1 week · 6-8 hours per week · INTERMEDIATE

You’re a data scientist at EKKo Inc., a machine learning consultancy that’s working on an embedded system to help deaf or hard of hearing people participate in online meetings and events on their mobile devices. To help the system recognize the hand gestures that represent the letters in American Sign Language (ASL), your task is to classify them using a convolutional neural network (CNN), an algorithm widely used for image processing applications.

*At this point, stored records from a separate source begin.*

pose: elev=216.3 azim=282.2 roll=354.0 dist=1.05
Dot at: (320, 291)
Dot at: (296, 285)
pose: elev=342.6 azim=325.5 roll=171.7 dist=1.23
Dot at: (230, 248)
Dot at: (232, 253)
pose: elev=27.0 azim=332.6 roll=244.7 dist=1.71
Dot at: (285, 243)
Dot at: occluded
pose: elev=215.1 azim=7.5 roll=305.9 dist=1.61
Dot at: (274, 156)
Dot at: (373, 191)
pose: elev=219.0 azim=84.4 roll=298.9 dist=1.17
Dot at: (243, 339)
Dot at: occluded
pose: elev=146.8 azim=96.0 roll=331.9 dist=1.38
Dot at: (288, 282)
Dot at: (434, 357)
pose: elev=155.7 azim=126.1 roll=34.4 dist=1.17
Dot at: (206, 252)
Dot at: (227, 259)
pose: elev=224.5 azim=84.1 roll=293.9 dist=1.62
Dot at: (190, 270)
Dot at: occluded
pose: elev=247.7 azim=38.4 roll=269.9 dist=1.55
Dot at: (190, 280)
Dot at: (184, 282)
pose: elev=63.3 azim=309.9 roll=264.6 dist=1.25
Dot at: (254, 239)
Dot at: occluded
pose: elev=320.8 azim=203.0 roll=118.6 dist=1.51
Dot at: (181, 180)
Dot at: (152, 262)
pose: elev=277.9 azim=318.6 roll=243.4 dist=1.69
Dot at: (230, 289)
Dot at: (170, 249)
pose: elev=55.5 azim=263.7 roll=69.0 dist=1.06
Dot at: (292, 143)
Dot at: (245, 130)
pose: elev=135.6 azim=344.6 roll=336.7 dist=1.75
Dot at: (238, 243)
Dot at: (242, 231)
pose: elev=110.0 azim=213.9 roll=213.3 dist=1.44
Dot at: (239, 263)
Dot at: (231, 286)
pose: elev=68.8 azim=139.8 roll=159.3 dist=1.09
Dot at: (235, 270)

You’ll write a Python script that preprocesses the ASL dataset, ensuring the model can interpret it. Using TensorFlow, a popular choice for such tasks, you’ll create and configure the CNN model. You’ll train the model and improve its performance by adding regularization to avoid overfitting, fine-tuning the learning rate (LR) to increase training speed, and introducing callbacks to monitor the training process. When you’re done, you’ll have firsthand experience using TensorFlow tools to configure various CNN hyperparameters, train a CNN onto an embedded board, and generate predictions from the CNN.

Train a Logistic Regression

1 week · 6-8 hours per week · INTERMEDIATE

You’re a data scientist at EKKo Inc., a machine learning consultancy that has won a contract to create an embedded system that can be implemented on embedded systems. This system will enable people who are deaf or hard of hearing to participate in online meetings and events. After setting up an environment for running ML programs on an embedded system, you’ll process data from the existing American Sign Language (ASL) dataset and build, train, validate, and analyze the performance of a logistic regression model. By the end of this liveProject, you’ll be able to install, configure, and deploy a basic logistic regression algorithm that’s capable of classifying the letters of the ASL image dataset.